If you’re responsible for managing your agency’s IT and you haven’t moved applications to the cloud, one agency chief information officer believes you should get the ax.

“As a business person, not a career government person, I believe that if you’re the CIO of an organization . . . and you’re still writing code and custom developing applications in Java or investing in data centers, you should be fired,” said Joe Paiva, CIO at the International Trade Administration. “Summarily fired.”

Paiva spoke Wednesday during a panel discussion on cloud computing hosted by the Advanced Technology Academic Research Center.

“Our job is to fill gaps in the marketplace, not to compete with it,” Paiva said. “If anyone in this room believes the government can run a data center better than Amazon Web Services or Microsoft or Google, they should have their badges revoked.”

Still, there was far from a consensus among panelists.

Mark Schwartz, CIO of U.S. Citizenship and Immigration Services, pushed back on the issue of custom development, adding that many agencies, including CIS, are forced to customize applications to make them fit mission requirements or needs.

And while Paiva argued customization could lead to security vulnerabilities, Schwartz said it’s not prudent to expect every out-of-the-box solution to fit in perfectly with existing systems and applications.

Schwartz acknowledged flaws in the way federal agencies migrate to the cloud and how they handle IT security in general.

Security packages, for example, shouldn’t only amount to manually testing, he said.
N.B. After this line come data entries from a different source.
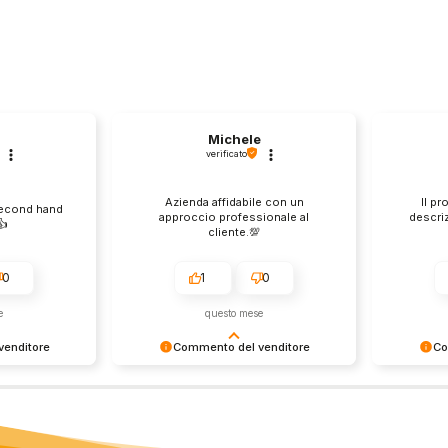
Michele
verificato
Azienda affidabile con un
Il pr
second hand
approccio professionale al
descri
️
cliente.💯
0
1
0
e
questo mese
enditore
Commento del venditore
Co
ione così
Grazie per le tue belle parole!
Siamo cont
servire clienti
Apprezziamo il tempo che dedichi a
recensione
empo e lo
condividere la tua esperienza con
grati per c
ondividere la
noi. Siamo felici di avere clienti
Saluti, pe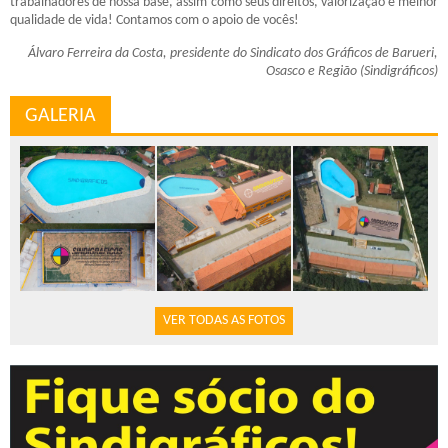
trabalhadores de nossa base, assim como seus direitos, valorização e melhor
qualidade de vida! Contamos com o apoio de vocês!
Álvaro Ferreira da Costa, presidente do Sindicato dos Gráficos de Barueri,
Osasco e Região (Sindigráficos)
GALERIA
VER TODAS AS FOTOS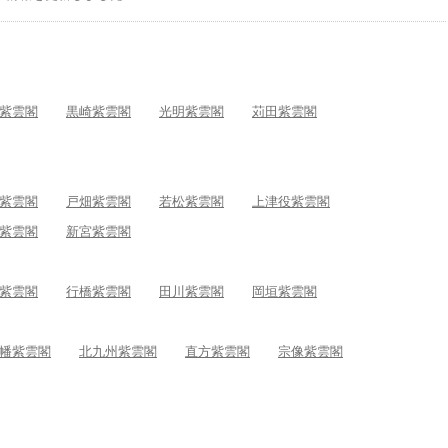
紫雲閣
黒崎紫雲閣
光明紫雲閣
苅田紫雲閣
紫雲閣
戸畑紫雲閣
若松紫雲閣
上津役紫雲閣
紫雲閣
新宮紫雲閣
紫雲閣
行橋紫雲閣
田川紫雲閣
岡垣紫雲閣
幡紫雲閣
北九州紫雲閣
直方紫雲閣
宗像紫雲閣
Such processes ought to be automated, freeing up employee hours for more productive labor. The Federal Risk and Authorization Management Program continues to modify its approach to authorization security packages.

“There’s a lot of waste in the system right now,” Schwartz said.

The panel also addressed culture change, perhaps the toughest nontechnical challenge toward implementing emerging technologies.

New approaches – even ones backed by solid business cases – can face criticism from risk-averse execs and decision-makers, and sometimes rank-and-file employees, too. Not to mention backlash from contractors who may view innovative approaches to IT dilemmas as threats to their revenue streams.

“Sometimes, you’ve got to take the heat,” said Chad Sheridan, CIO of the Agriculture Department’s Risk Management Agency.

Forward-thinking CIOs, he said, are going to challenge old ways of doing things and that can upset some people.

When asked for tips on navigating relationships among contractors, contracting officers, vendors and other personnel, Sheridan replied, “I don’t know, I think I find a way to piss ‘em all off.” He added that developing relationships among bureau- and department-level leadership is probably more important than policies.

“It’s all about people,” Sheridan said. “It doesn’t mean we don’t need to have policy or follow regulations. But how do you work with your bureau CIO and department level CISOs and CIOs? The more we reach out, the more we partner,” the better off we’ll be.

Good CIOs, it seems, are bound to ruffle feathers, and that isn’t necessarily a bad thing.